Sometimes the hype doesn't match reality. That is not true with the Icefields Parkway. The scenery is stunning all along it.
 To see this very impressive waterfall...
 ...all you have to do is pull over...
This is Tangle Falls.
 This is the Athabasca Glacier...
...and this is Chrissy leaving the rest of Fluffy's ashes at the toe of the glacier. The reason we left some of Fluff's remains at the glacier requires a short story. Fluff loved to lay in the yard whenever it was cold outside and especially if there was snow. We used to joke that she was outside chilling her ninnies. So that is why we left her ashes at the glacier.
Since the weather improved dramatically from this morning, we decided to hike to Wilcox Pass. The first mile or two was straight uphill through a forest and this was the view once we got above the treeline.
The Athabasca Glacier from across the valley.
 As we hiked across the mountain toward Wilcox Pass...
 ...these are the wonderful views of the surrounding mountains.

 I usually take pictures on the way back down because I'm breathing much easier in that direction.
But on this hike I stopped so often to enjoy the amazing scenery that I took pictures in both directions. I remember thinking at the time, I want this picture so I can relive the incredible feeling of being alive in such a beautiful place. I can now report to you that it worked.
 As usual, I fell way behind Chrissy while hiking.

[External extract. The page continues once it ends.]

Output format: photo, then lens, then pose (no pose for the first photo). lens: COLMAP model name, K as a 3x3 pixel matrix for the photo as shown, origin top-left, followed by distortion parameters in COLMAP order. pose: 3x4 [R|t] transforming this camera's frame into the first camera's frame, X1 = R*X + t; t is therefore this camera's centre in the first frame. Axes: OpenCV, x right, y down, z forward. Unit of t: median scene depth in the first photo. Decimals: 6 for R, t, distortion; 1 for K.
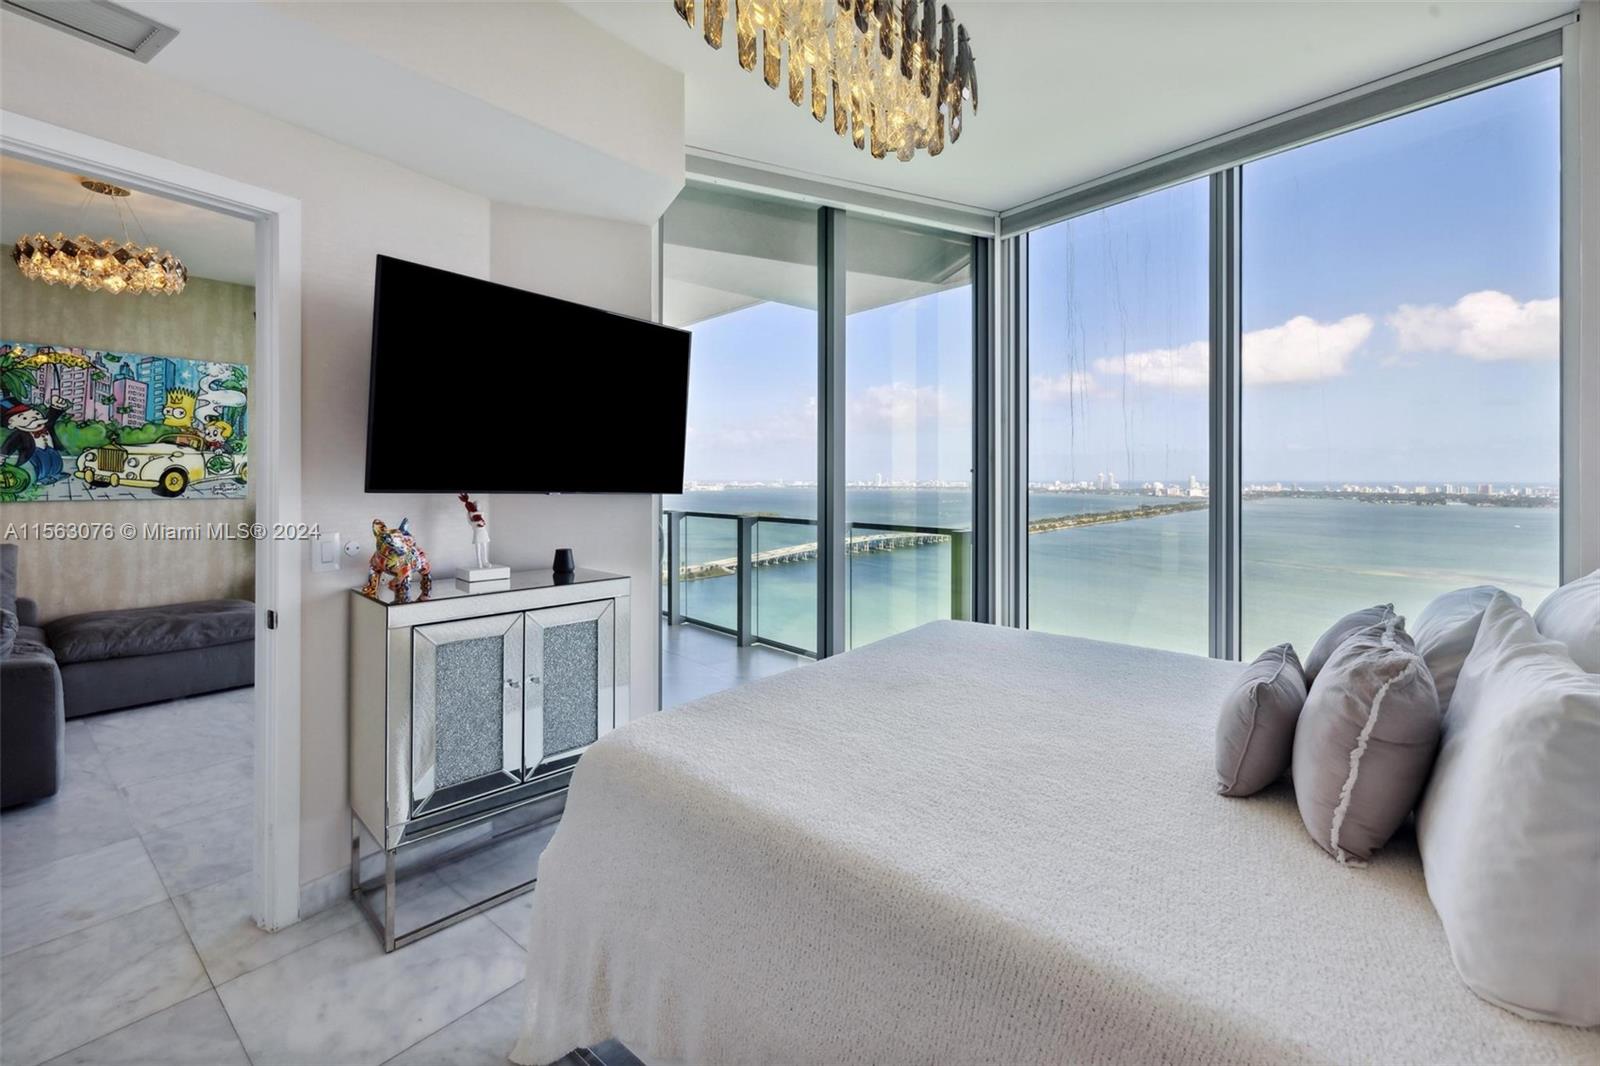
lens RADIAL K [[681.4, 0, 795.8], [0, 681.4, 483.8], [0, 0, 1]] dist [-0.001585, -0.000514]
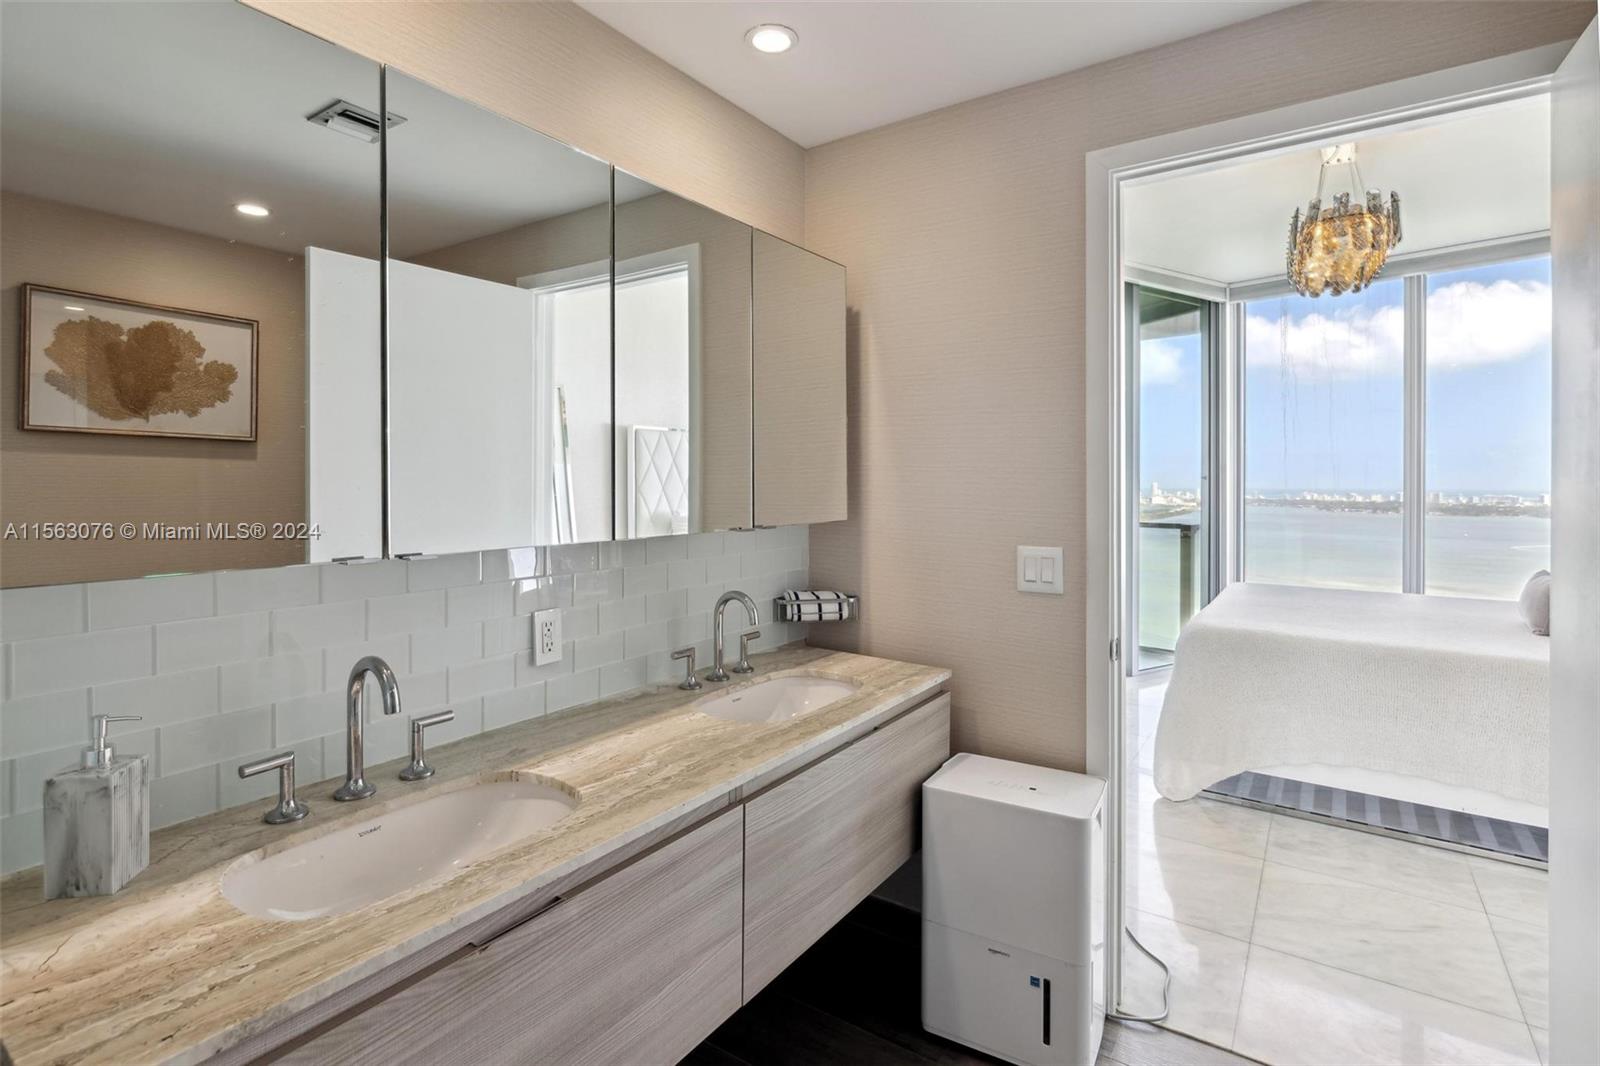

Eventually we made it back down into the forest. This hike really felt like quite the accomplishment for me. As I walked back to the car, I looked up at where we had been, thought about how wonderful the world looks when you are standing on top of it and felt tears rolling down my I'm just kidding...I felt fucking sore as whole body hurt...but it was worth all that pain.
 A quick stop at Sunwapta Pass allowed me to get pictures of both of these signs...
...because not only is it a continental divide it is also the dividing line between Banff and Jasper.
Dinner at the Saskatchewan Crossing is where I took this picture.
 A couple of pictures at Bow Lake around sundown...

...then check-in at the classic Num-Ti-Jah Lodge where we spent the night.